Your task ▸ The full set of entries is to be printed exactly, with pictures excluded.

Data provided ▸
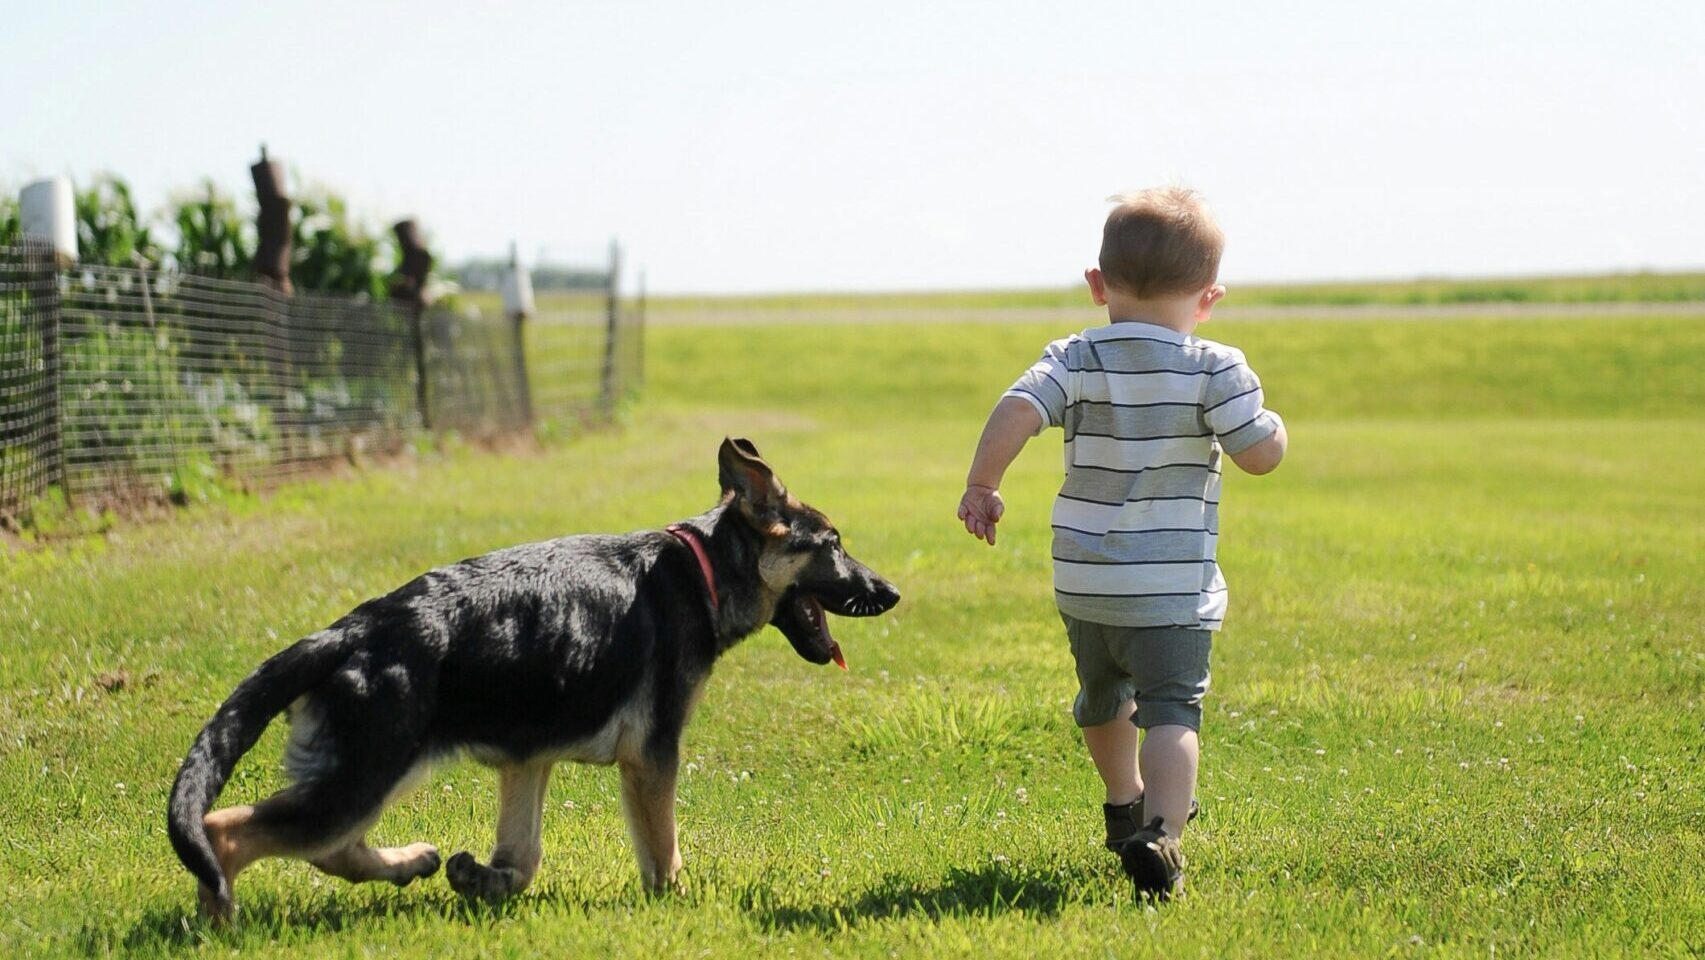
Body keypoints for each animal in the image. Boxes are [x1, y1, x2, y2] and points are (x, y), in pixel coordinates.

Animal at [166, 439, 900, 920]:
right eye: (833, 544)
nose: (891, 593)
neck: (704, 568)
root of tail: (348, 632)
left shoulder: (529, 758)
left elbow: (522, 858)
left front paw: (483, 880)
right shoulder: (651, 756)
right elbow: (663, 853)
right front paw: (681, 908)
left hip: (368, 771)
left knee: (328, 848)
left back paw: (413, 863)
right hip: (368, 771)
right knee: (229, 831)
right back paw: (220, 921)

Reply to the exercise ▸
Body keypoints for each animal in the image. Boxes are [x1, y1, x2, y2] and points are (x, y), in pixel coordinates.

Animal at [166, 439, 900, 920]:
right eye: (833, 544)
nose: (891, 593)
neck: (704, 568)
root of tail: (348, 632)
left shoulder: (529, 758)
left elbow: (522, 858)
left front paw: (483, 880)
right shoulder: (651, 756)
right elbow: (663, 853)
right front paw: (681, 908)
left hip: (368, 771)
left knee: (328, 848)
left back paw: (413, 863)
right hip: (368, 771)
right knee: (229, 831)
right back paw: (220, 921)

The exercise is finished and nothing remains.